▶ [What needs to be done]: Once you find the line with "412 52 130.75" in the entries below, return exactly every line from it through the line with "411 460 149.88".

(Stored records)
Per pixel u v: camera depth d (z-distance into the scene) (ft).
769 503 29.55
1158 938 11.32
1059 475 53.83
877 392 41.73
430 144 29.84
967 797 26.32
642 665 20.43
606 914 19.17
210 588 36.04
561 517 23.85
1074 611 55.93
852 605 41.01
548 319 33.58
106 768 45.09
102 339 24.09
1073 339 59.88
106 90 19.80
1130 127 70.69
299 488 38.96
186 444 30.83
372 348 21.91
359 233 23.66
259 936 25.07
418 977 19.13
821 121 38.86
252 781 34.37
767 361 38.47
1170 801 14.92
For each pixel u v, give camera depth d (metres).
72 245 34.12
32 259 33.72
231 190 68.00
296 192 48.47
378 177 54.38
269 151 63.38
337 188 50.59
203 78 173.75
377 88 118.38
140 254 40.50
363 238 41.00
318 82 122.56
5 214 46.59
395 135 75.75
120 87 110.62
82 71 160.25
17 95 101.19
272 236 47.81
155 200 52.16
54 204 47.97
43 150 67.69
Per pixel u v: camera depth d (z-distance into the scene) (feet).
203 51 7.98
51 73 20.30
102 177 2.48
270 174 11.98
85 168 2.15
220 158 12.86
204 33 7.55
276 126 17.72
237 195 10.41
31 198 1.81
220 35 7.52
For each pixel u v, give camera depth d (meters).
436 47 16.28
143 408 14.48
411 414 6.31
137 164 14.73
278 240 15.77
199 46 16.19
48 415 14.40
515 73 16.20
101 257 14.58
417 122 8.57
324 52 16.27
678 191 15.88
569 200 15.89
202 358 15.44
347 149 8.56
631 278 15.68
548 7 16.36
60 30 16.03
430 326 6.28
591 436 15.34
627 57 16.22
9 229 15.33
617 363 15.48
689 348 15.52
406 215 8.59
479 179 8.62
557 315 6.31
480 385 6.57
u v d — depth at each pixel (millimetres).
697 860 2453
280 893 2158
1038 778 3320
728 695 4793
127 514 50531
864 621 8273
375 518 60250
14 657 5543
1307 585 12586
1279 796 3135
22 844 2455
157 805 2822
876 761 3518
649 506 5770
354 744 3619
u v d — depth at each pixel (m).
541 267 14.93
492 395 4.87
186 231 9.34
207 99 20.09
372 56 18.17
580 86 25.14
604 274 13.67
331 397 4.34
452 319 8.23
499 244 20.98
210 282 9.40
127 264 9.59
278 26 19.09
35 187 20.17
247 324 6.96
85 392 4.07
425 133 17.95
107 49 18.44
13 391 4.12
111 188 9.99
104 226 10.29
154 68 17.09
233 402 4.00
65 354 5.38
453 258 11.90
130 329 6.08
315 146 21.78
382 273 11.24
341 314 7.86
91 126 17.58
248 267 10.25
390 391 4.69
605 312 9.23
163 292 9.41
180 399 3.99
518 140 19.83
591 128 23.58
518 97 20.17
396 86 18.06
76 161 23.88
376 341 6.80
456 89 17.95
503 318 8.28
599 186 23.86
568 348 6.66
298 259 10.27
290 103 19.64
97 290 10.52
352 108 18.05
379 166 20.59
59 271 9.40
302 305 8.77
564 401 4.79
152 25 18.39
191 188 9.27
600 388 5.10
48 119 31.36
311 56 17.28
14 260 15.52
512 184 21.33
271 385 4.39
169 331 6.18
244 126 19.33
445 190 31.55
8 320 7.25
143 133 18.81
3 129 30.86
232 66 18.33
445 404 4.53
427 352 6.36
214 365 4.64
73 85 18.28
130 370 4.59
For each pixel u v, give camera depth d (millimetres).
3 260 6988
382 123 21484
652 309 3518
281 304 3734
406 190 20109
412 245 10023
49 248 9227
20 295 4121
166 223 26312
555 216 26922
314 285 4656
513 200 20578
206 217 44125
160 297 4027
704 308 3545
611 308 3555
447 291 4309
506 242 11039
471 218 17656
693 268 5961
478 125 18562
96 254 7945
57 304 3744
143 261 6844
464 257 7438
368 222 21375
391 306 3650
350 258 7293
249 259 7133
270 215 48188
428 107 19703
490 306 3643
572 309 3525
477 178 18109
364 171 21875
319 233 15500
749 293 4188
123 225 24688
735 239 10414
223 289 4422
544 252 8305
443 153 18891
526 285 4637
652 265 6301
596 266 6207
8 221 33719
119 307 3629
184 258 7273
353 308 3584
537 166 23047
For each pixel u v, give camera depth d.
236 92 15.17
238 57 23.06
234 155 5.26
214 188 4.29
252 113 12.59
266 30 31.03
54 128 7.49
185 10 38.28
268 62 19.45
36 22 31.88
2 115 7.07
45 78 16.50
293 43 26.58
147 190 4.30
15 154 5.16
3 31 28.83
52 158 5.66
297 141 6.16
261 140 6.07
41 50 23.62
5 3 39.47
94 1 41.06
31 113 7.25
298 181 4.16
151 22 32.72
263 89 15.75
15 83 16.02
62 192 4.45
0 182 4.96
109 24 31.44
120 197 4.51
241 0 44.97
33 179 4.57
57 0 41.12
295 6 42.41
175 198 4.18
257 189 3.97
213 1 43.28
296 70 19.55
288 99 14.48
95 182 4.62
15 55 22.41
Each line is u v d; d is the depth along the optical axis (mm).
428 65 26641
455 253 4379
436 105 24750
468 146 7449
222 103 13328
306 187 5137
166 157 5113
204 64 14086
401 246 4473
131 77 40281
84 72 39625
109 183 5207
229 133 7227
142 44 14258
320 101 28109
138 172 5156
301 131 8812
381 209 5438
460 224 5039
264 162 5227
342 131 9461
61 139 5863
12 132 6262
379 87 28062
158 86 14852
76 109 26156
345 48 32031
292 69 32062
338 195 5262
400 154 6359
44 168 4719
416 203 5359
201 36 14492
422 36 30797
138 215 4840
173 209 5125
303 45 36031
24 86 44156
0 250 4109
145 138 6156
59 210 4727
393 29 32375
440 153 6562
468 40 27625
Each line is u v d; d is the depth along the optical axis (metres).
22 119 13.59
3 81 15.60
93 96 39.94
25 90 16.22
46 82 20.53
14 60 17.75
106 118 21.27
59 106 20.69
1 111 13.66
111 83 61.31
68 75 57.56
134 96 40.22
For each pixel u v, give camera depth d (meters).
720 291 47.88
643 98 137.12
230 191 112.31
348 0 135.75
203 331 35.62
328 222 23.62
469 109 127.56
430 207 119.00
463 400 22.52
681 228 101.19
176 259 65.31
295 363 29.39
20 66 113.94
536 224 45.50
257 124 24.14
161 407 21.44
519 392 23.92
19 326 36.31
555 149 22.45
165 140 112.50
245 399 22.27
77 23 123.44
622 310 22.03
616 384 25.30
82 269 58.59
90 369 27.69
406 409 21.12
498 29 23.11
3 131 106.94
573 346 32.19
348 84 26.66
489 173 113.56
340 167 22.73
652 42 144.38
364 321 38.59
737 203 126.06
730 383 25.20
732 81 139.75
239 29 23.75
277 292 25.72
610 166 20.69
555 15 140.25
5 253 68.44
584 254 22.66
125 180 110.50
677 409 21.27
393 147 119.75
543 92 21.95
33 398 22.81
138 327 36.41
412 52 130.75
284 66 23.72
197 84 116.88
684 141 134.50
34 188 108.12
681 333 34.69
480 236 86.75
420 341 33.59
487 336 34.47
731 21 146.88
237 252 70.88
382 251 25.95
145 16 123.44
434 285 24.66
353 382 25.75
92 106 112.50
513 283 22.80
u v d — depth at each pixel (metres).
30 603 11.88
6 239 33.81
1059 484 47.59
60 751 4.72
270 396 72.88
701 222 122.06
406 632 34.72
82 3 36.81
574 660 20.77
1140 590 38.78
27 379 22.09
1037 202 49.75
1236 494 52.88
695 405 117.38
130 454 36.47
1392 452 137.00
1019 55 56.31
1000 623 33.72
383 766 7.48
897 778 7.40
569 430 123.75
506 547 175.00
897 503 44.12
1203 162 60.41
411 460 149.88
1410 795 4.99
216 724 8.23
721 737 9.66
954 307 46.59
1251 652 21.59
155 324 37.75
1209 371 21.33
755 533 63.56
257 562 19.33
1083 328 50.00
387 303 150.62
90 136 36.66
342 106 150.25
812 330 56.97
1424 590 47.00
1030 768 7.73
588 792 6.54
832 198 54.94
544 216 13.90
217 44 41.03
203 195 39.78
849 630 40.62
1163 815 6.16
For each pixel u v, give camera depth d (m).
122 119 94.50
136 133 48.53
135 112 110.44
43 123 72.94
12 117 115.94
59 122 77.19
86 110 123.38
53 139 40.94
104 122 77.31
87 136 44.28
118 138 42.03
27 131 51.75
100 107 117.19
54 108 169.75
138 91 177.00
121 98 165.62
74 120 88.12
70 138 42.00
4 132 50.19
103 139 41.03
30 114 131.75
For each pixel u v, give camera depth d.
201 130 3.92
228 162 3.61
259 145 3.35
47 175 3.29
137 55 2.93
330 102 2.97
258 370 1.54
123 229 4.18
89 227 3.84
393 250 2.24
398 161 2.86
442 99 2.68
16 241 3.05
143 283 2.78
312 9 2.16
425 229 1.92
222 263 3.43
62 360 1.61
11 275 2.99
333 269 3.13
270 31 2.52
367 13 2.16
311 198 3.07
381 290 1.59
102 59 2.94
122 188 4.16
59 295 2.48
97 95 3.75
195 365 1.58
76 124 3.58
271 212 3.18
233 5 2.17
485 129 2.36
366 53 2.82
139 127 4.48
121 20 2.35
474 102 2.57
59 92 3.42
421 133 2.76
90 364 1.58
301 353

▶ [Exercise result]:
412 52 130.75
284 66 23.72
197 84 116.88
684 141 134.50
34 188 108.12
681 333 34.69
480 236 86.75
420 341 33.59
487 336 34.47
731 21 146.88
237 252 70.88
382 251 25.95
145 16 123.44
434 285 24.66
353 382 25.75
92 106 112.50
513 283 22.80
u v d — depth at each pixel (metres).
30 603 11.88
6 239 33.81
1059 484 47.59
60 751 4.72
270 396 72.88
701 222 122.06
406 632 34.72
82 3 36.81
574 660 20.77
1140 590 38.78
27 379 22.09
1037 202 49.75
1236 494 52.88
695 405 117.38
130 454 36.47
1392 452 137.00
1019 55 56.31
1000 623 33.72
383 766 7.48
897 778 7.40
569 430 123.75
506 547 175.00
897 503 44.12
1203 162 60.41
411 460 149.88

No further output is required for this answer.